Kenny MacAskill, who held the position from 2007 to 2014, said that he thought the public were entitled to know all the facts about the investigation.
“I think what we have to do is get the full documentation and information provided by the UK and USA. They have intelligence documents that they have refused to put out to the general public,” he told ITV Border.
“The Scottish government — certainly the Scottish government I served in — put everything that we were entitled to out there, but there are factors that the UK and USA know about and have not disclosed.” (...)
MacAskill, who became the Alba party’s acting leader after the death of Alex Salmond, released al-Megrahi on compassionate grounds in 2009 after his diagnosis with terminal cancer. Al-Megrahi died in 2012.
Prosecutors have maintained that al-Megrahi did not act alone.
Abu Agila Masud, a Tunisian-born Libyan citizen who is alleged to have helped make the bomb, is due to go on trial in the US in May this year.
The US announced three charges against Masud, which he denies, in 2020 and he has been in custody for two years.

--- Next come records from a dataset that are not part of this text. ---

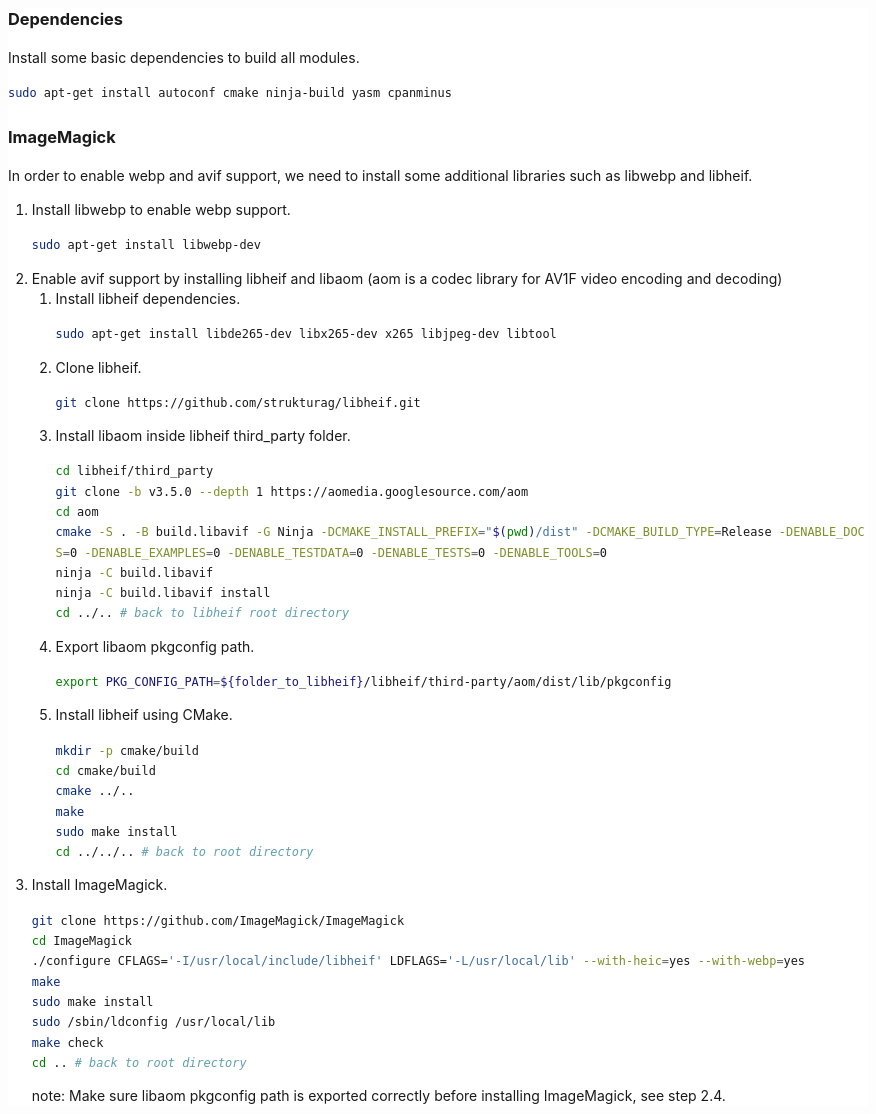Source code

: ### Dependencies
Install some basic dependencies to build all modules.
```bash
sudo apt-get install autoconf cmake ninja-build yasm cpanminus
```

### ImageMagick
In order to enable webp and avif support, we need to install some additional libraries such as libwebp and libheif. 
1. Install libwebp to enable webp support.
    ```bash
    sudo apt-get install libwebp-dev
    ```
2. Enable avif support by installing libheif and libaom (aom is a codec library for AV1F video encoding and decoding)
   1. Install libheif dependencies.
        ```bash
        sudo apt-get install libde265-dev libx265-dev x265 libjpeg-dev libtool
        ```
   2. Clone libheif.
        ```bash
        git clone https://github.com/strukturag/libheif.git
        ```
   3. Install libaom inside libheif third_party folder.
        ```bash
        cd libheif/third_party
        git clone -b v3.5.0 --depth 1 https://aomedia.googlesource.com/aom
        cd aom
        cmake -S . -B build.libavif -G Ninja -DCMAKE_INSTALL_PREFIX="$(pwd)/dist" -DCMAKE_BUILD_TYPE=Release -DENABLE_DOCS=0 -DENABLE_EXAMPLES=0 -DENABLE_TESTDATA=0 -DENABLE_TESTS=0 -DENABLE_TOOLS=0
        ninja -C build.libavif
        ninja -C build.libavif install
        cd ../.. # back to libheif root directory
        ```
   3. Export libaom pkgconfig path.
        ```bash
        export PKG_CONFIG_PATH=${folder_to_libheif}/libheif/third-party/aom/dist/lib/pkgconfig
        ```
   4. Install libheif using CMake.
        ```bash
        mkdir -p cmake/build
        cd cmake/build
        cmake ../..
        make
        sudo make install
        cd ../../.. # back to root directory
        ```
3. Install ImageMagick.
    ```bash
    git clone https://github.com/ImageMagick/ImageMagick
    cd ImageMagick
    ./configure CFLAGS='-I/usr/local/include/libheif' LDFLAGS='-L/usr/local/lib' --with-heic=yes --with-webp=yes
    make
    sudo make install
    sudo /sbin/ldconfig /usr/local/lib
    make check
    cd .. # back to root directory
    ```
    note: Make sure libaom pkgconfig path is exported correctly  before installing ImageMagick, see step 2.4.
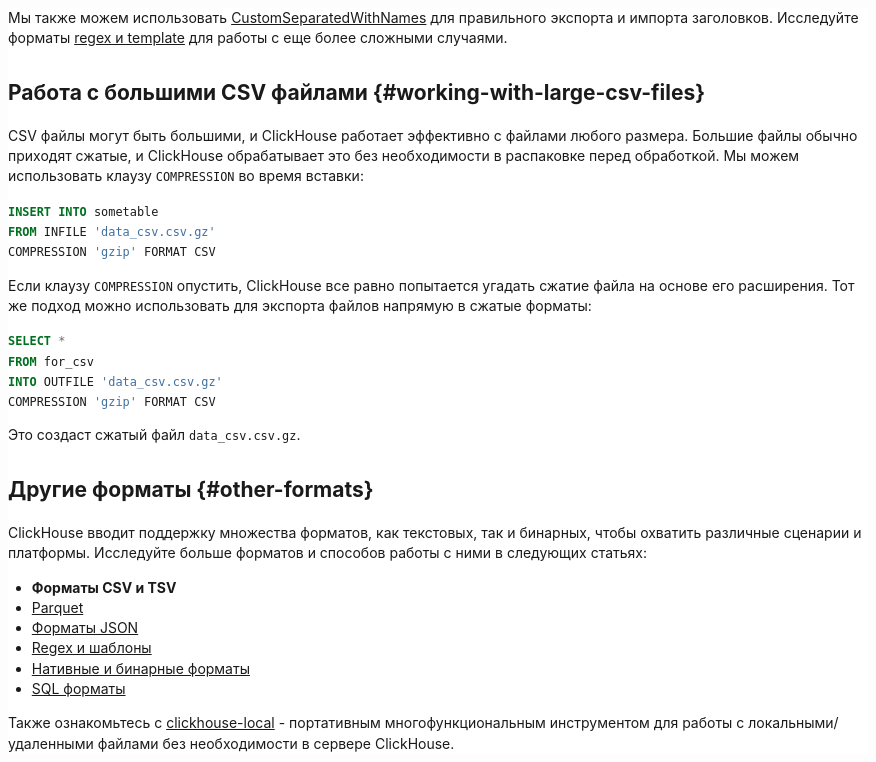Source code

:Мы также можем использовать [CustomSeparatedWithNames](/interfaces/formats.md/#customseparatedwithnames) для правильного экспорта и импорта заголовков. Исследуйте форматы [regex и template](templates-regex.md) для работы с еще более сложными случаями.

## Работа с большими CSV файлами {#working-with-large-csv-files}

CSV файлы могут быть большими, и ClickHouse работает эффективно с файлами любого размера. Большие файлы обычно приходят сжатые, и ClickHouse обрабатывает это без необходимости в распаковке перед обработкой. Мы можем использовать клаузу `COMPRESSION` во время вставки:

```sql
INSERT INTO sometable
FROM INFILE 'data_csv.csv.gz'
COMPRESSION 'gzip' FORMAT CSV
```

Если клаузу `COMPRESSION` опустить, ClickHouse все равно попытается угадать сжатие файла на основе его расширения. Тот же подход можно использовать для экспорта файлов напрямую в сжатые форматы:

```sql
SELECT *
FROM for_csv
INTO OUTFILE 'data_csv.csv.gz'
COMPRESSION 'gzip' FORMAT CSV
```

Это создаст сжатый файл `data_csv.csv.gz`.

## Другие форматы {#other-formats}

ClickHouse вводит поддержку множества форматов, как текстовых, так и бинарных, чтобы охватить различные сценарии и платформы. Исследуйте больше форматов и способов работы с ними в следующих статьях:

- **Форматы CSV и TSV**
- [Parquet](parquet.md)
- [Форматы JSON](/integrations/data-ingestion/data-formats/json/intro.md)
- [Regex и шаблоны](templates-regex.md)
- [Нативные и бинарные форматы](binary.md)
- [SQL форматы](sql.md)

Также ознакомьтесь с [clickhouse-local](https://clickhouse.com/blog/extracting-converting-querying-local-files-with-sql-clickhouse-local) - портативным многофункциональным инструментом для работы с локальными/удаленными файлами без необходимости в сервере ClickHouse.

Last year, the former justice secretary said he had “always believed” that Masud was the bomber.
The UK government has previously prevented the publication of secret documents which are believed to implicate Palestinian militants. (...)
MacAskill said: “We do know, for example, that Moussa Koussa, who was the foreign minister under Colonel Gaddafi, defected to Britain, where he was debriefed and then handed over to America.
“He is given the full works, if you could put it that way, and yet we have never been told what it was he said.
“I think what the public are entitled to is to have the full disclosure by the US and British intelligence but I do believe the investigation carried out was right.” (...)
[Christine] Grahame [MSP] brought [a members’ business] debate before Holyrood in response to a book released by Dr Jim Swire, whose daughter Flora died in the disaster, (...) subsequently turned into a drama starring Colin Firth.
In her speech, Grahame laid out the history of the case which put al-Megrahi — the only man convicted of the atrocity — behind bars, including some questions which remain, and called for a public inquiry into its handling.